De tels accords ont déjà été conclus. C’est le cas par exemple de l’Accord sectoriel sur les aéronefs (ASU), dont la première version a été signée en 1986 et qui a été mis à jour quelques fois depuis, sa dernière grande révision datant de 2011. L’ASU s’est révélé assez efficace pour limiter l’expansion des subventions par le biais des crédits à l’exportation, mais les gouvernements ont imaginé d’autres mesures pour aider directement ou indirectement leurs fleurons nationaux.

Ce ne serait pas la première fois que le secteur aéronautique canadien est à l’origine de négociations et de l’adoption d’un nouveau traité international. La version 2011 de l’ASU, négociée par l’entremise de l’OCDE, avait essentiellement pour objectif de prendre en compte les nouveaux avions de la C Series de Bombardier, alors encore en développement.

Pour un « ASU plus »

Une nouvelle version de ce traité, une sorte d’«  ASU plus  », pourrait donc établir des lignes directrices concernant d’autres formes de subventions directes ou indirectes. Il définirait quel type de soutien gouvernemental est acceptable. Il préciserait aussi le montant maximal que cette aide peut représenter dans le coût total de la production d’un avion, sans menacer le fragile équilibre international. Un tel accord devrait enfin réaffirmer les principes de l’OMC en matière de commerce international : la stabilité, le respect des règles, l’absence de discrimination, la libéralisation progressive du commerce par la négociation, et enfin le développement économique partout dans le monde.

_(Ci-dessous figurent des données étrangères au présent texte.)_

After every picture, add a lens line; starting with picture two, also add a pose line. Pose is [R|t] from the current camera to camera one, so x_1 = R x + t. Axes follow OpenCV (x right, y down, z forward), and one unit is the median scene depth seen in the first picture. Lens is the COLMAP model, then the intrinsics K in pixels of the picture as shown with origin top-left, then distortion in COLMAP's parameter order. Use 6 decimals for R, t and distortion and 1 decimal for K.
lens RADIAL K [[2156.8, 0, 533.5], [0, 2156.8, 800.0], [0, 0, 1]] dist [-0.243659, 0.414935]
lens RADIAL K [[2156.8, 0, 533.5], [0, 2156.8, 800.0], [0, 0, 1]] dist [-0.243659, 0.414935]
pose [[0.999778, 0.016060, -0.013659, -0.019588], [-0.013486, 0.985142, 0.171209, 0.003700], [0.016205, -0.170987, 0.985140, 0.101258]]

L’engagement des pays présentement liés par l’ASU de respecter une telle entente constituerait probablement un engagement assez convaincant pour dissuader des pays non signataires, comme la Russie et la Chine, de se lancer dans quelque chose d’aussi dommageable qu’une course aux subventions.

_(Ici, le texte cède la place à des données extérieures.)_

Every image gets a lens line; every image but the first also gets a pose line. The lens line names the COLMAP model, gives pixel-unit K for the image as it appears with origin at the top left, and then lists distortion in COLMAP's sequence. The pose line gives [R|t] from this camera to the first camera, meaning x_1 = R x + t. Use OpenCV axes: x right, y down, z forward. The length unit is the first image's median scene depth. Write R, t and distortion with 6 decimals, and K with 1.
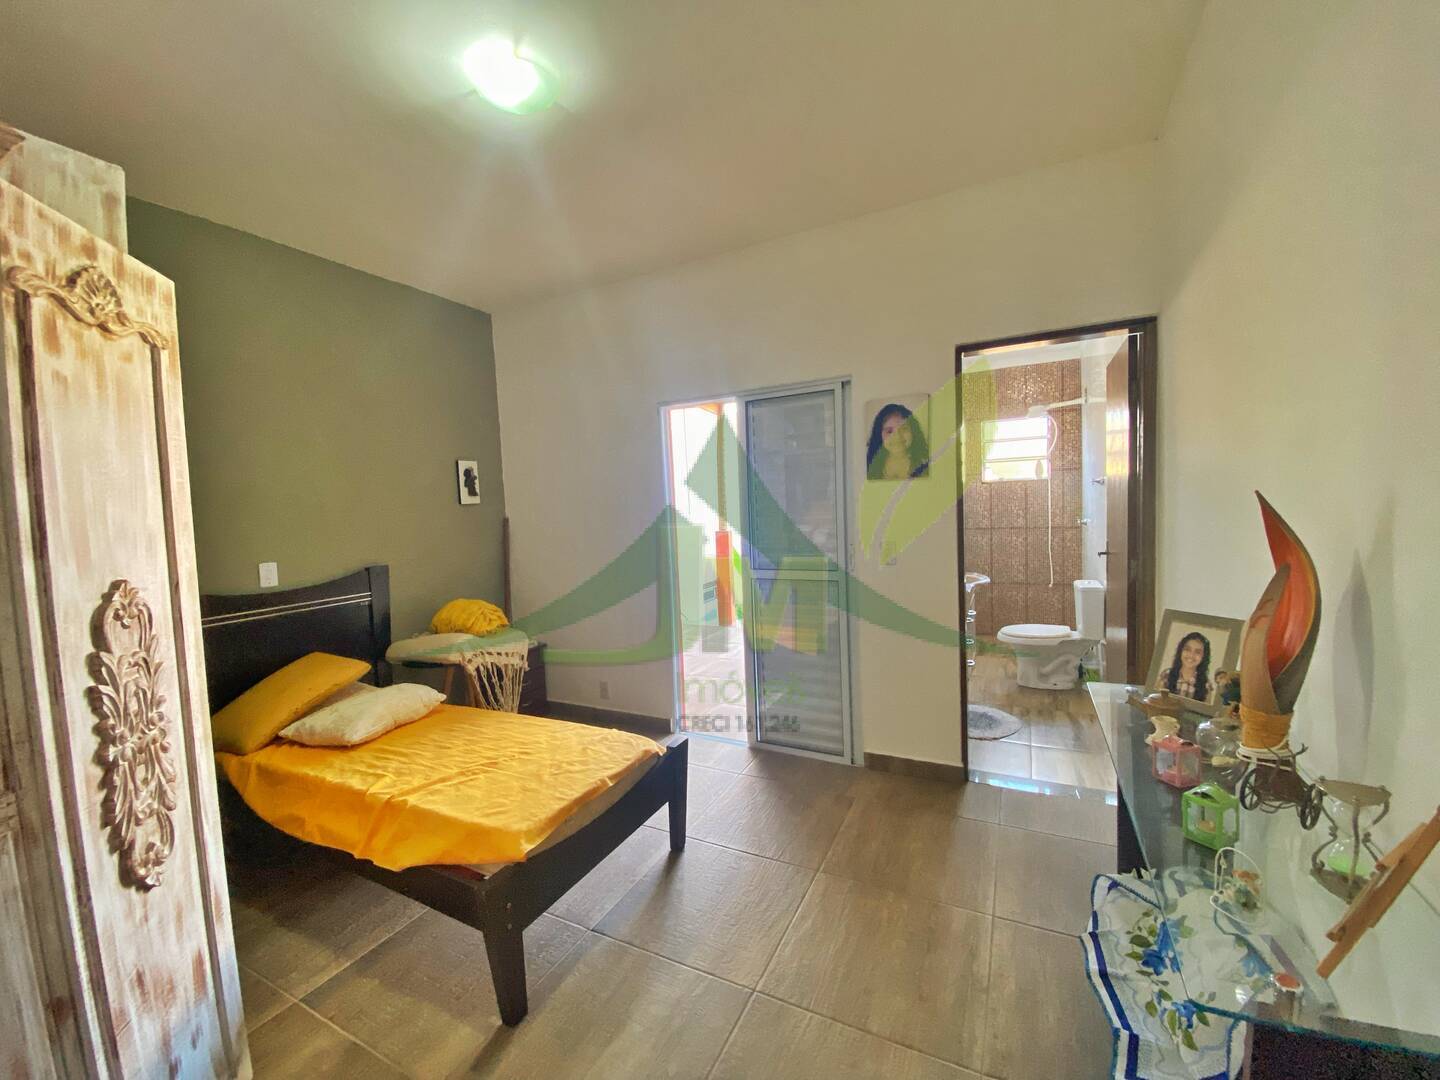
lens RADIAL K [[573.4, 0, 716.2], [0, 573.4, 542.5], [0, 0, 1]] dist [-0.006262, -0.004835]
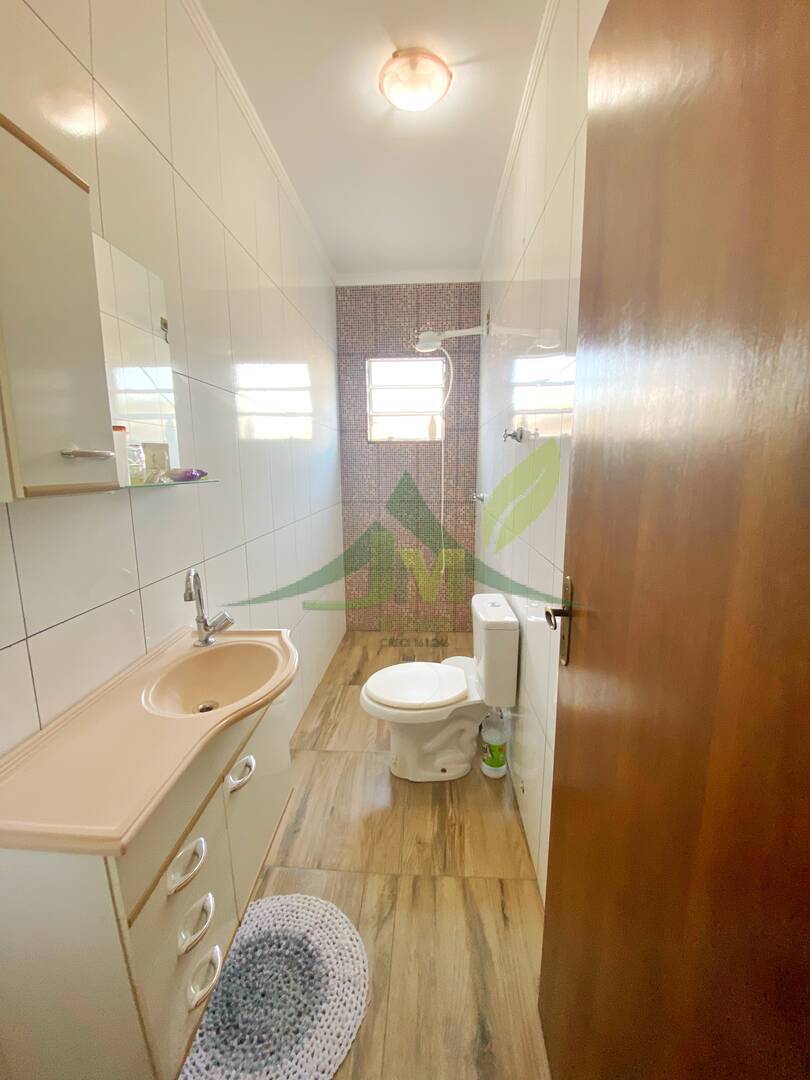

Une nouvelle entente entre les pays constructeurs d’avions pourrait ainsi servir de pacte de non-agression et empêcher l’avènement d’une « course aux armements » dans le secteur aéronautique, qui aurait des effets dévastateurs pour les entreprises et les travailleurs canadiens. Pour qu’elle puisse livrer tous ses bénéfices, la concurrence ne doit pas être basée sur la plus grande capacité de payer d’un gouvernement, mais sur les mérites mêmes des produits, et de ceux des entreprises qui les proposent.

Mathieu Bédard est économiste à l’Institut économique de Montréal et l’auteur de « Le Point – Aéronautique : le Canada doit éviter une course aux subventions ». Il signe ce texte à titre personnel.